EXERCISE DESCRIPTION:
Each record below is to be output with no change at all.

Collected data
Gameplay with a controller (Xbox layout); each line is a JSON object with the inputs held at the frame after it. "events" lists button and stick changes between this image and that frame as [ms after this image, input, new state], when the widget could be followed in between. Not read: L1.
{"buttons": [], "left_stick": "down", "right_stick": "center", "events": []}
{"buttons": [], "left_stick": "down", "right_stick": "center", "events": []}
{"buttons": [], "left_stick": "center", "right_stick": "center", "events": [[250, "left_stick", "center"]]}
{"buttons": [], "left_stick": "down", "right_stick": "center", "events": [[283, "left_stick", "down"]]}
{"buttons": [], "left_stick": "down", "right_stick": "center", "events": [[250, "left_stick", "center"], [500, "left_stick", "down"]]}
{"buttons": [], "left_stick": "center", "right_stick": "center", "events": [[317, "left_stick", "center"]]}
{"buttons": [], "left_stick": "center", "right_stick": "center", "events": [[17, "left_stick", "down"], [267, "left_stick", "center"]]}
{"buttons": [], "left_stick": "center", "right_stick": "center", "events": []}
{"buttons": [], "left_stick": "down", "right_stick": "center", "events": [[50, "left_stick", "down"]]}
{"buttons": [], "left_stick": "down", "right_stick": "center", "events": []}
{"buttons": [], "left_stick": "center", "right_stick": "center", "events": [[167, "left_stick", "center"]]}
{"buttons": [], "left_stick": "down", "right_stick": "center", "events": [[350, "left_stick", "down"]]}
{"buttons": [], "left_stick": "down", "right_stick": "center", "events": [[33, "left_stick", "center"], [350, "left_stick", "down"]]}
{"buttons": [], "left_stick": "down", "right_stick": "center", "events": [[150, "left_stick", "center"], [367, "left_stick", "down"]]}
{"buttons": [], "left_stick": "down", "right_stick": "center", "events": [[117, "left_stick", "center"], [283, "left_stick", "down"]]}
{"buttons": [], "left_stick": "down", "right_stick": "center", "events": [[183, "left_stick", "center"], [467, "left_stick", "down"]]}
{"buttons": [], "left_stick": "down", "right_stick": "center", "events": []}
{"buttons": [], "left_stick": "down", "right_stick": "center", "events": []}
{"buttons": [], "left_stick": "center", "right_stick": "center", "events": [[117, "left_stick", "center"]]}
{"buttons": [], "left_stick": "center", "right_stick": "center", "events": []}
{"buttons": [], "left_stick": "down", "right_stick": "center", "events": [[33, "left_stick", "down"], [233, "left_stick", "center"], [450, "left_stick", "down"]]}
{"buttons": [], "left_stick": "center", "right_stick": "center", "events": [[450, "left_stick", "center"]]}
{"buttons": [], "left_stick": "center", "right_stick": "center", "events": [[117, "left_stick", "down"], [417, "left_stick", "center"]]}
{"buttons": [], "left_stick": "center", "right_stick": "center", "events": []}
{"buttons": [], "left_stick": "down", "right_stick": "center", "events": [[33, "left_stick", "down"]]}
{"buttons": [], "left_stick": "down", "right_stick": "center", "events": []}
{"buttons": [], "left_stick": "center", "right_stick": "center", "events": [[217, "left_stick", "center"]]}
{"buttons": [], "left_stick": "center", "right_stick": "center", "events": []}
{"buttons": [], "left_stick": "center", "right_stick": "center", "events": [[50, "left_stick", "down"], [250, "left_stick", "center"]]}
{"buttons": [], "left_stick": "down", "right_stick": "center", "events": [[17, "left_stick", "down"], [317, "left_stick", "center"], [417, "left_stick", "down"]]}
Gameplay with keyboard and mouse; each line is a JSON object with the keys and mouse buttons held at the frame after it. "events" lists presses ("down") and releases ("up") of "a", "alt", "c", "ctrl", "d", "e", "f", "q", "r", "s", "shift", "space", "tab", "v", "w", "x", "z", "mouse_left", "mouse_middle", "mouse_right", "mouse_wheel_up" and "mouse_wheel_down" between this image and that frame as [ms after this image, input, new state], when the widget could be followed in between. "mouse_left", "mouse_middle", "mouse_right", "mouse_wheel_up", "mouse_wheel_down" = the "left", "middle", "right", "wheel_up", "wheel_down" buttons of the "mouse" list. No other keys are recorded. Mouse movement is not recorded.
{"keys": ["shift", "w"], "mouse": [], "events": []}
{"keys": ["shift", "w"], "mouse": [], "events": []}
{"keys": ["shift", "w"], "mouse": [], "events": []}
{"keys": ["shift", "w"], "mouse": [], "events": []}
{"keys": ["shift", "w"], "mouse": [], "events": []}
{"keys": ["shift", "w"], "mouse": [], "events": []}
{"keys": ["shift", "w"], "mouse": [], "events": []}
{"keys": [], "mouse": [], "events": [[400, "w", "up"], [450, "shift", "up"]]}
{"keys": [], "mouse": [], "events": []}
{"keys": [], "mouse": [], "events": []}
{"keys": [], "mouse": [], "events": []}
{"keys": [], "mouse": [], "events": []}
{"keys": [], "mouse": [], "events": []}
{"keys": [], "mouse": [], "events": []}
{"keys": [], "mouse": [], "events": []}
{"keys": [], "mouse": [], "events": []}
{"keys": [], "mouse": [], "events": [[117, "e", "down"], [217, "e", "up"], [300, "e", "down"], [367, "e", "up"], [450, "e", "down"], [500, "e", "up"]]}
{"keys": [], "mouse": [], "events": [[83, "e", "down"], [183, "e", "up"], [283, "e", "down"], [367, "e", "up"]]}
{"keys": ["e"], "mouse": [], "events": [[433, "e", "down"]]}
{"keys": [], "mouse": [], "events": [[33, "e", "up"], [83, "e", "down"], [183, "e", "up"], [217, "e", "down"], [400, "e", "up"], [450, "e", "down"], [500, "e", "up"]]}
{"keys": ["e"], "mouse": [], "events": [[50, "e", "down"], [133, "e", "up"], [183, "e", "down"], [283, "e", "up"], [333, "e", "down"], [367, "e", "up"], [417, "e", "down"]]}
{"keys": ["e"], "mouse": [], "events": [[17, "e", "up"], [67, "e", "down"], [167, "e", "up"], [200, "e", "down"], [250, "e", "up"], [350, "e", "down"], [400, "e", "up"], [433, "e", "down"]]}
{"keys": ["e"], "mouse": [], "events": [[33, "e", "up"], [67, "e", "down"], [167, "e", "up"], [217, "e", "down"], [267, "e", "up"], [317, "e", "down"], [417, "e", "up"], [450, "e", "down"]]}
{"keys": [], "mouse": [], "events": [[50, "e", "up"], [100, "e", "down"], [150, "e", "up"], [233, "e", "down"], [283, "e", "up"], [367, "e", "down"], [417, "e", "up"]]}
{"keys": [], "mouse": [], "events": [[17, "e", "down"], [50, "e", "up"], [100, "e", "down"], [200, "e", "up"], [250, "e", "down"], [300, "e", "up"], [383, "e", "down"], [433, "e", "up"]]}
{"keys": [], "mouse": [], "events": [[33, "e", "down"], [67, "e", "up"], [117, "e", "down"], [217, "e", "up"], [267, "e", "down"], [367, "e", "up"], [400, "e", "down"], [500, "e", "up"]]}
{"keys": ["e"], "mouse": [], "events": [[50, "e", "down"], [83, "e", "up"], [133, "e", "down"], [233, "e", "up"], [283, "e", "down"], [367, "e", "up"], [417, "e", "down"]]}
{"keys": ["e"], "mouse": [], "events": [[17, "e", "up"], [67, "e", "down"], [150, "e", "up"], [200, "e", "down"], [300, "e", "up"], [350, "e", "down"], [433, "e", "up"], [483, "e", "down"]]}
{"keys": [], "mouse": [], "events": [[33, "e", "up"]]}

RESPONSE AREA:
Gameplay with a controller (Xbox layout); each line is a JSON object with the inputs held at the frame after it. "events" lists button and stick changes between this image and that frame as [ms after this image, input, new state], when the widget could be followed in between. Not read: L1.
{"buttons": [], "left_stick": "down", "right_stick": "center", "events": []}
{"buttons": [], "left_stick": "down", "right_stick": "center", "events": []}
{"buttons": [], "left_stick": "center", "right_stick": "center", "events": [[250, "left_stick", "center"]]}
{"buttons": [], "left_stick": "down", "right_stick": "center", "events": [[283, "left_stick", "down"]]}
{"buttons": [], "left_stick": "down", "right_stick": "center", "events": [[250, "left_stick", "center"], [500, "left_stick", "down"]]}
{"buttons": [], "left_stick": "center", "right_stick": "center", "events": [[317, "left_stick", "center"]]}
{"buttons": [], "left_stick": "center", "right_stick": "center", "events": [[17, "left_stick", "down"], [267, "left_stick", "center"]]}
{"buttons": [], "left_stick": "center", "right_stick": "center", "events": []}
{"buttons": [], "left_stick": "down", "right_stick": "center", "events": [[50, "left_stick", "down"]]}
{"buttons": [], "left_stick": "down", "right_stick": "center", "events": []}
{"buttons": [], "left_stick": "center", "right_stick": "center", "events": [[167, "left_stick", "center"]]}
{"buttons": [], "left_stick": "down", "right_stick": "center", "events": [[350, "left_stick", "down"]]}
{"buttons": [], "left_stick": "down", "right_stick": "center", "events": [[33, "left_stick", "center"], [350, "left_stick", "down"]]}
{"buttons": [], "left_stick": "down", "right_stick": "center", "events": [[150, "left_stick", "center"], [367, "left_stick", "down"]]}
{"buttons": [], "left_stick": "down", "right_stick": "center", "events": [[117, "left_stick", "center"], [283, "left_stick", "down"]]}
{"buttons": [], "left_stick": "down", "right_stick": "center", "events": [[183, "left_stick", "center"], [467, "left_stick", "down"]]}
{"buttons": [], "left_stick": "down", "right_stick": "center", "events": []}
{"buttons": [], "left_stick": "down", "right_stick": "center", "events": []}
{"buttons": [], "left_stick": "center", "right_stick": "center", "events": [[117, "left_stick", "center"]]}
{"buttons": [], "left_stick": "center", "right_stick": "center", "events": []}
{"buttons": [], "left_stick": "down", "right_stick": "center", "events": [[33, "left_stick", "down"], [233, "left_stick", "center"], [450, "left_stick", "down"]]}
{"buttons": [], "left_stick": "center", "right_stick": "center", "events": [[450, "left_stick", "center"]]}
{"buttons": [], "left_stick": "center", "right_stick": "center", "events": [[117, "left_stick", "down"], [417, "left_stick", "center"]]}
{"buttons": [], "left_stick": "center", "right_stick": "center", "events": []}
{"buttons": [], "left_stick": "down", "right_stick": "center", "events": [[33, "left_stick", "down"]]}
{"buttons": [], "left_stick": "down", "right_stick": "center", "events": []}
{"buttons": [], "left_stick": "center", "right_stick": "center", "events": [[217, "left_stick", "center"]]}
{"buttons": [], "left_stick": "center", "right_stick": "center", "events": []}
{"buttons": [], "left_stick": "center", "right_stick": "center", "events": [[50, "left_stick", "down"], [250, "left_stick", "center"]]}
{"buttons": [], "left_stick": "down", "right_stick": "center", "events": [[17, "left_stick", "down"], [317, "left_stick", "center"], [417, "left_stick", "down"]]}
Gameplay with keyboard and mouse; each line is a JSON object with the keys and mouse buttons held at the frame after it. "events" lists presses ("down") and releases ("up") of "a", "alt", "c", "ctrl", "d", "e", "f", "q", "r", "s", "shift", "space", "tab", "v", "w", "x", "z", "mouse_left", "mouse_middle", "mouse_right", "mouse_wheel_up" and "mouse_wheel_down" between this image and that frame as [ms after this image, input, new state], when the widget could be followed in between. "mouse_left", "mouse_middle", "mouse_right", "mouse_wheel_up", "mouse_wheel_down" = the "left", "middle", "right", "wheel_up", "wheel_down" buttons of the "mouse" list. No other keys are recorded. Mouse movement is not recorded.
{"keys": ["shift", "w"], "mouse": [], "events": []}
{"keys": ["shift", "w"], "mouse": [], "events": []}
{"keys": ["shift", "w"], "mouse": [], "events": []}
{"keys": ["shift", "w"], "mouse": [], "events": []}
{"keys": ["shift", "w"], "mouse": [], "events": []}
{"keys": ["shift", "w"], "mouse": [], "events": []}
{"keys": ["shift", "w"], "mouse": [], "events": []}
{"keys": [], "mouse": [], "events": [[400, "w", "up"], [450, "shift", "up"]]}
{"keys": [], "mouse": [], "events": []}
{"keys": [], "mouse": [], "events": []}
{"keys": [], "mouse": [], "events": []}
{"keys": [], "mouse": [], "events": []}
{"keys": [], "mouse": [], "events": []}
{"keys": [], "mouse": [], "events": []}
{"keys": [], "mouse": [], "events": []}
{"keys": [], "mouse": [], "events": []}
{"keys": [], "mouse": [], "events": [[117, "e", "down"], [217, "e", "up"], [300, "e", "down"], [367, "e", "up"], [450, "e", "down"], [500, "e", "up"]]}
{"keys": [], "mouse": [], "events": [[83, "e", "down"], [183, "e", "up"], [283, "e", "down"], [367, "e", "up"]]}
{"keys": ["e"], "mouse": [], "events": [[433, "e", "down"]]}
{"keys": [], "mouse": [], "events": [[33, "e", "up"], [83, "e", "down"], [183, "e", "up"], [217, "e", "down"], [400, "e", "up"], [450, "e", "down"], [500, "e", "up"]]}
{"keys": ["e"], "mouse": [], "events": [[50, "e", "down"], [133, "e", "up"], [183, "e", "down"], [283, "e", "up"], [333, "e", "down"], [367, "e", "up"], [417, "e", "down"]]}
{"keys": ["e"], "mouse": [], "events": [[17, "e", "up"], [67, "e", "down"], [167, "e", "up"], [200, "e", "down"], [250, "e", "up"], [350, "e", "down"], [400, "e", "up"], [433, "e", "down"]]}
{"keys": ["e"], "mouse": [], "events": [[33, "e", "up"], [67, "e", "down"], [167, "e", "up"], [217, "e", "down"], [267, "e", "up"], [317, "e", "down"], [417, "e", "up"], [450, "e", "down"]]}
{"keys": [], "mouse": [], "events": [[50, "e", "up"], [100, "e", "down"], [150, "e", "up"], [233, "e", "down"], [283, "e", "up"], [367, "e", "down"], [417, "e", "up"]]}
{"keys": [], "mouse": [], "events": [[17, "e", "down"], [50, "e", "up"], [100, "e", "down"], [200, "e", "up"], [250, "e", "down"], [300, "e", "up"], [383, "e", "down"], [433, "e", "up"]]}
{"keys": [], "mouse": [], "events": [[33, "e", "down"], [67, "e", "up"], [117, "e", "down"], [217, "e", "up"], [267, "e", "down"], [367, "e", "up"], [400, "e", "down"], [500, "e", "up"]]}
{"keys": ["e"], "mouse": [], "events": [[50, "e", "down"], [83, "e", "up"], [133, "e", "down"], [233, "e", "up"], [283, "e", "down"], [367, "e", "up"], [417, "e", "down"]]}
{"keys": ["e"], "mouse": [], "events": [[17, "e", "up"], [67, "e", "down"], [150, "e", "up"], [200, "e", "down"], [300, "e", "up"], [350, "e", "down"], [433, "e", "up"], [483, "e", "down"]]}
{"keys": [], "mouse": [], "events": [[33, "e", "up"]]}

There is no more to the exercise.